[Records shown — start]

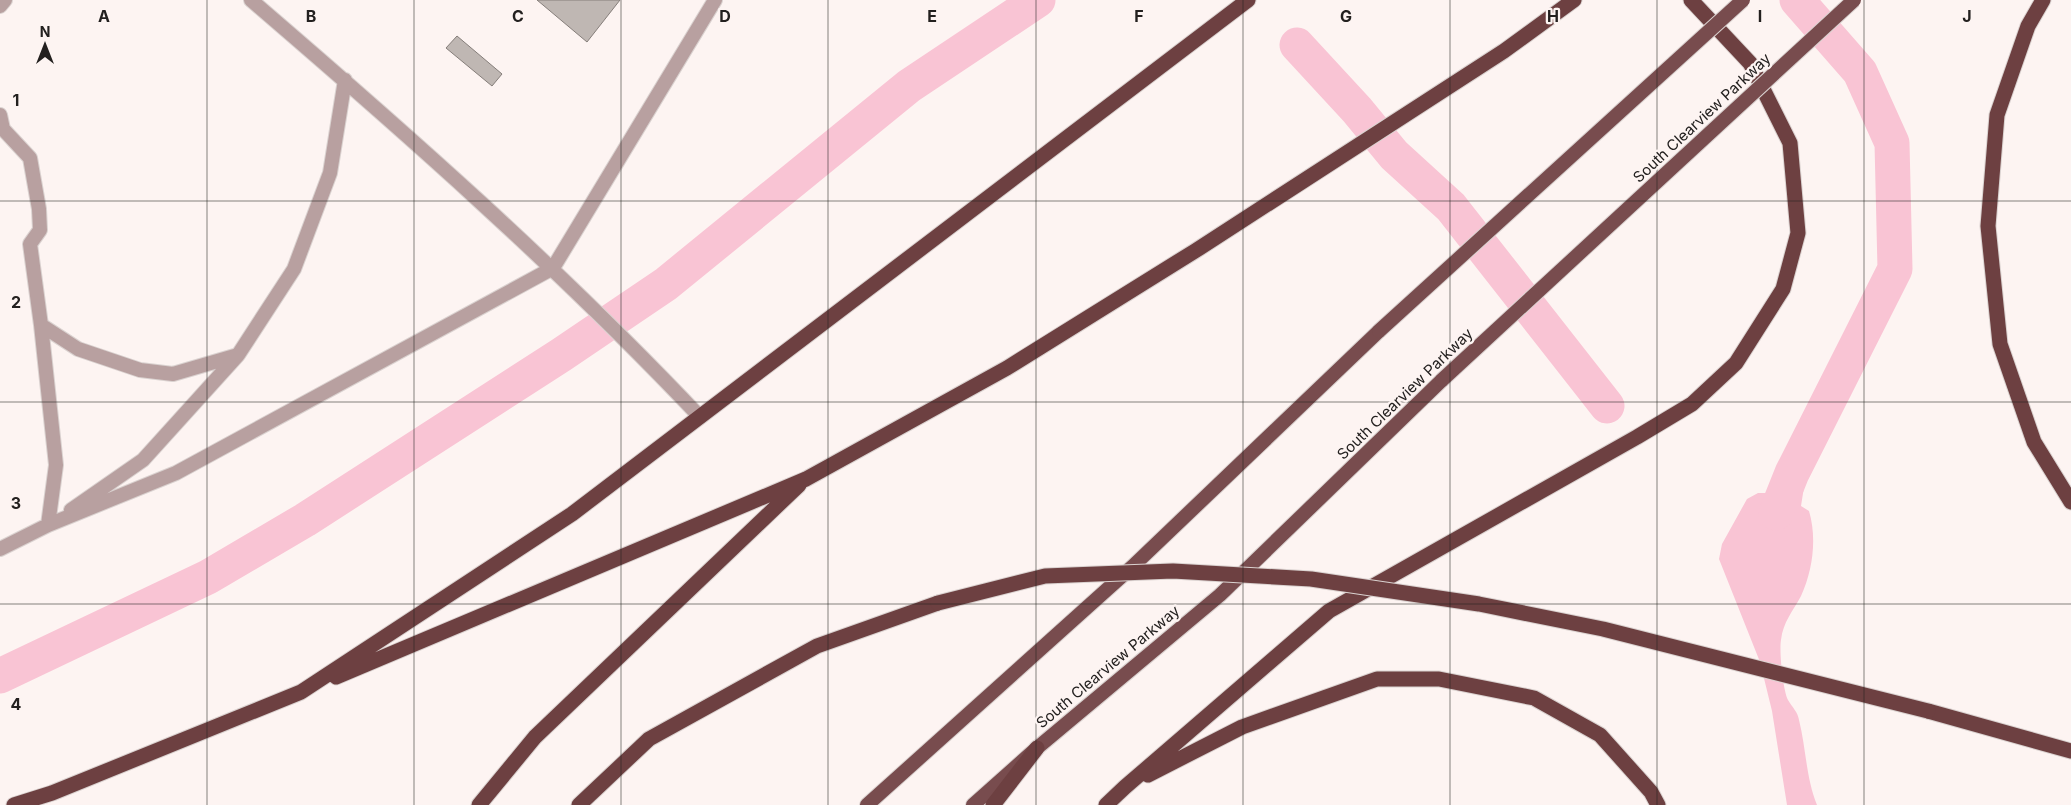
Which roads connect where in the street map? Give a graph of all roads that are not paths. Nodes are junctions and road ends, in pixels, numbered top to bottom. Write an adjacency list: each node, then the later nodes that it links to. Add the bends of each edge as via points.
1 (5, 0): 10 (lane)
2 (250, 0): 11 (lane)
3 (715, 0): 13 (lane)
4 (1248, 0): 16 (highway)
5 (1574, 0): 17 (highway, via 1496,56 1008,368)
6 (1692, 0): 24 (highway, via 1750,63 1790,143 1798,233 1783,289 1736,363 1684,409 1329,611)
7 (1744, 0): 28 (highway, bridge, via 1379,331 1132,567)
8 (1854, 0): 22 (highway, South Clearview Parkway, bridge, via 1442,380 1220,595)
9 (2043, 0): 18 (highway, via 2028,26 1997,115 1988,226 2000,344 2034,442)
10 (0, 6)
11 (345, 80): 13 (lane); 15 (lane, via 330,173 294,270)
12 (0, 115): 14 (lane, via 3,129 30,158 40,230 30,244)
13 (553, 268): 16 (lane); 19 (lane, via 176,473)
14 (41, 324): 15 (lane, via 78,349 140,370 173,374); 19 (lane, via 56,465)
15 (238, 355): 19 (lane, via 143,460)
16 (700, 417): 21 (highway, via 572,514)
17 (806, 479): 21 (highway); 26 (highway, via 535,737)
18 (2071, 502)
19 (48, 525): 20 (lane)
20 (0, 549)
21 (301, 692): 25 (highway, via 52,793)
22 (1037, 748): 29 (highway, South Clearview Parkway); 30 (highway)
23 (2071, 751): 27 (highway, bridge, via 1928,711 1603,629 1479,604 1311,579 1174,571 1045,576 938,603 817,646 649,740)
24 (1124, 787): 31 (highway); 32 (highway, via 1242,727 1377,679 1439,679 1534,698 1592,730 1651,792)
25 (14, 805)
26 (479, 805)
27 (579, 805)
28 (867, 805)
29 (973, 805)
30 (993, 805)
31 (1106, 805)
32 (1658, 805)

[Records shown — finish]

Activity | All of the lines above should be copied exactly, apart from the pictures.

Answer area |
Which roads connect where in the street map? Give a graph of all roads that are not paths. Nodes are junctions and road ends, in pixels, numbered top to bottom. Write an adjacency list: each node, then the later nodes that it links to. Add the bends of each edge as via points.
1 (5, 0): 10 (lane)
2 (250, 0): 11 (lane)
3 (715, 0): 13 (lane)
4 (1248, 0): 16 (highway)
5 (1574, 0): 17 (highway, via 1496,56 1008,368)
6 (1692, 0): 24 (highway, via 1750,63 1790,143 1798,233 1783,289 1736,363 1684,409 1329,611)
7 (1744, 0): 28 (highway, bridge, via 1379,331 1132,567)
8 (1854, 0): 22 (highway, South Clearview Parkway, bridge, via 1442,380 1220,595)
9 (2043, 0): 18 (highway, via 2028,26 1997,115 1988,226 2000,344 2034,442)
10 (0, 6)
11 (345, 80): 13 (lane); 15 (lane, via 330,173 294,270)
12 (0, 115): 14 (lane, via 3,129 30,158 40,230 30,244)
13 (553, 268): 16 (lane); 19 (lane, via 176,473)
14 (41, 324): 15 (lane, via 78,349 140,370 173,374); 19 (lane, via 56,465)
15 (238, 355): 19 (lane, via 143,460)
16 (700, 417): 21 (highway, via 572,514)
17 (806, 479): 21 (highway); 26 (highway, via 535,737)
18 (2071, 502)
19 (48, 525): 20 (lane)
20 (0, 549)
21 (301, 692): 25 (highway, via 52,793)
22 (1037, 748): 29 (highway, South Clearview Parkway); 30 (highway)
23 (2071, 751): 27 (highway, bridge, via 1928,711 1603,629 1479,604 1311,579 1174,571 1045,576 938,603 817,646 649,740)
24 (1124, 787): 31 (highway); 32 (highway, via 1242,727 1377,679 1439,679 1534,698 1592,730 1651,792)
25 (14, 805)
26 (479, 805)
27 (579, 805)
28 (867, 805)
29 (973, 805)
30 (993, 805)
31 (1106, 805)
32 (1658, 805)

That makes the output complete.